## [Prompt]
Only the lines holding the string "Silkscreen" are needed; copy each of them from the data.
───
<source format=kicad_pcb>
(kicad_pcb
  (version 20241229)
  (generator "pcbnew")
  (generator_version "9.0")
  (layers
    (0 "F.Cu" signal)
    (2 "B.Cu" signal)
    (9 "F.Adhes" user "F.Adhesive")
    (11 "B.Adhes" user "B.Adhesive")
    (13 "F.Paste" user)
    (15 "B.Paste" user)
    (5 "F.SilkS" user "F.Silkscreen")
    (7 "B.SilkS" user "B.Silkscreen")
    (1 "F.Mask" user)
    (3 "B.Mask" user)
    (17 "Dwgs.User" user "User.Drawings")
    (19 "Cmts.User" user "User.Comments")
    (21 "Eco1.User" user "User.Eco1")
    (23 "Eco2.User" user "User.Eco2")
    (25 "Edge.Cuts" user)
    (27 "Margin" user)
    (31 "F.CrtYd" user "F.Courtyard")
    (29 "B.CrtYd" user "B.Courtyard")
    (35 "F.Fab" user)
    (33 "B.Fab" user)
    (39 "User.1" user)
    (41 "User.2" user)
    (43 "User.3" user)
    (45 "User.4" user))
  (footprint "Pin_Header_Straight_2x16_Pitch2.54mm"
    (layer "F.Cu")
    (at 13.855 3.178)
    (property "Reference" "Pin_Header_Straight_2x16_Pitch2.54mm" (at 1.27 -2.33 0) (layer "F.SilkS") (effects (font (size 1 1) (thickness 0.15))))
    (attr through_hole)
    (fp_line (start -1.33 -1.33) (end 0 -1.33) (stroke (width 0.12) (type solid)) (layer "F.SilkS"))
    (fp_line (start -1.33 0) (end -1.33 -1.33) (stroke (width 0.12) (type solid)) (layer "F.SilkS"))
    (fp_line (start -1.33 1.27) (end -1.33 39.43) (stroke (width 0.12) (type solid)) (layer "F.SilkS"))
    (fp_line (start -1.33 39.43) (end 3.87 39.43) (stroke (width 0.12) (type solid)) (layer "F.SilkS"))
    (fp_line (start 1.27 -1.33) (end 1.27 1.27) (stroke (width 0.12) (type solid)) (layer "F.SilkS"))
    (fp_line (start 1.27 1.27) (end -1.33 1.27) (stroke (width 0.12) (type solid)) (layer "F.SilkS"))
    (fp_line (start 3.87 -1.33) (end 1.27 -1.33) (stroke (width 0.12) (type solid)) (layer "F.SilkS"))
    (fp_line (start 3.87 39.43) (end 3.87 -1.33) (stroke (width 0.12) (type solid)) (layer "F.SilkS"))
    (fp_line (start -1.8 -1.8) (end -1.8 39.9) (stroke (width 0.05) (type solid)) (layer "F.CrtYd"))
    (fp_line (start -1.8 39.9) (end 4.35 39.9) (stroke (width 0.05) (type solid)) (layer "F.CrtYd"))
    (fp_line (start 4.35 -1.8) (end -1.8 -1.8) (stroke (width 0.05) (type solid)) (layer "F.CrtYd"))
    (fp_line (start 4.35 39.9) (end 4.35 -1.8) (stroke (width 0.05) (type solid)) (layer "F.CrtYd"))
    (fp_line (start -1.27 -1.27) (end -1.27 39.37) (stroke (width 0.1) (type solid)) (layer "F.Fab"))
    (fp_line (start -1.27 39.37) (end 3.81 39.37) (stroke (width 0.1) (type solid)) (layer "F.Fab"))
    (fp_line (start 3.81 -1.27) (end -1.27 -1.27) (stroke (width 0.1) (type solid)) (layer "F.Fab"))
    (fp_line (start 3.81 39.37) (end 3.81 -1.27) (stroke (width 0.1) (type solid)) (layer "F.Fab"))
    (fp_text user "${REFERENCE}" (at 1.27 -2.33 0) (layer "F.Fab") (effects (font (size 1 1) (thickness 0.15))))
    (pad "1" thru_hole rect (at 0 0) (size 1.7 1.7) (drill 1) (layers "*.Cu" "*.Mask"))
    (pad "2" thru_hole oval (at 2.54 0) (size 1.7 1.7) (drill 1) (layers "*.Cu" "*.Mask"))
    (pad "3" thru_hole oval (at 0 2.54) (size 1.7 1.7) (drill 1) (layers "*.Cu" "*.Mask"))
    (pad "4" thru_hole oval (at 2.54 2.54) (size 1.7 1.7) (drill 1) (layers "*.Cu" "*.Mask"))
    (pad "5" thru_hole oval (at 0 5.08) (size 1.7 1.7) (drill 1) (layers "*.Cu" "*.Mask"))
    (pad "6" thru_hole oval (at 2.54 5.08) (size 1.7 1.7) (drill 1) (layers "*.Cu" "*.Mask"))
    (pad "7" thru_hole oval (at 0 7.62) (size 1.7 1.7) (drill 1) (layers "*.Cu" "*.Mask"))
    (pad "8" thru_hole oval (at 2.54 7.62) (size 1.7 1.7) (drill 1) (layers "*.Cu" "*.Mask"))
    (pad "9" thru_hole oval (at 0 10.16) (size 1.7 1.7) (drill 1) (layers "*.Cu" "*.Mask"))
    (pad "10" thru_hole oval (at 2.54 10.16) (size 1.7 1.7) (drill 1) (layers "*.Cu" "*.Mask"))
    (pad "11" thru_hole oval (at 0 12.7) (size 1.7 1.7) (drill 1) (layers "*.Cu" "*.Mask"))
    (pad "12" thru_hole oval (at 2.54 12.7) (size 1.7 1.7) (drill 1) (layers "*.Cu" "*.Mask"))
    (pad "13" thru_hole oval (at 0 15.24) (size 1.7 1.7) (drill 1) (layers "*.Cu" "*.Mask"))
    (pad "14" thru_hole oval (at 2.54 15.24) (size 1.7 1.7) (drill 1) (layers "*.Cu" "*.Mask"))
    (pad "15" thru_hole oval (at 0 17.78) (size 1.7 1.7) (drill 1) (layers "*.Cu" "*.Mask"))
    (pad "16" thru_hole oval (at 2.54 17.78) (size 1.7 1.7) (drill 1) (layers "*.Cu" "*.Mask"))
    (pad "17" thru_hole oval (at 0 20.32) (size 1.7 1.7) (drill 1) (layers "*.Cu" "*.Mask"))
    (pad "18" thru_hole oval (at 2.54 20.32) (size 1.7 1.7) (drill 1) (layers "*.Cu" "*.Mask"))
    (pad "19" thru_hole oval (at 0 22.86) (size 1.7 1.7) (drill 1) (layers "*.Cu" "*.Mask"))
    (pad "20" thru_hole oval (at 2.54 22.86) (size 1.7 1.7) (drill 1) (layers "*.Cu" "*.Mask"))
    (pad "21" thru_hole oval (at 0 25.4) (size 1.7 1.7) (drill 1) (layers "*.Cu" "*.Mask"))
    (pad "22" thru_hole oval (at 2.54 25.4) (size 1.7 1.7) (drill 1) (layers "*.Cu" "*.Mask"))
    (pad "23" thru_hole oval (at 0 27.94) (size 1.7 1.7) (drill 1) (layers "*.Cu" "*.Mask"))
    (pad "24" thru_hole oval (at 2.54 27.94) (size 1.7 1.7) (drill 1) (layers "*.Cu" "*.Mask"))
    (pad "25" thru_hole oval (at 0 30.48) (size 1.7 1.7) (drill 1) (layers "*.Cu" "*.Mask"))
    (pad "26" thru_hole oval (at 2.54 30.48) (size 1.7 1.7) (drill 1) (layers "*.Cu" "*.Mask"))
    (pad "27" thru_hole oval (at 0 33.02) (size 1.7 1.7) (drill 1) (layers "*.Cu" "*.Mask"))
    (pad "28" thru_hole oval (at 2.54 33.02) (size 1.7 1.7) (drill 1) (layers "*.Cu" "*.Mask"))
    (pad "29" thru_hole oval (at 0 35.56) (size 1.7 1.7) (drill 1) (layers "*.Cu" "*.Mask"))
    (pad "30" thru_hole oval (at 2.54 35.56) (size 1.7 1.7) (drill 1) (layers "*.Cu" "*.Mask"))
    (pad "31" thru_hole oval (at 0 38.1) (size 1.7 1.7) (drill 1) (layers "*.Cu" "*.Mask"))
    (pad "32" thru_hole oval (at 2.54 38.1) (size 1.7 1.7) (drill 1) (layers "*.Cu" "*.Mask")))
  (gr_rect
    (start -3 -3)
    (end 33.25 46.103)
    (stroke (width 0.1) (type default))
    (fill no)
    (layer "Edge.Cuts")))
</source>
───
## [Problem solution]
    (5 "F.SilkS" user "F.Silkscreen")
    (7 "B.SilkS" user "B.Silkscreen")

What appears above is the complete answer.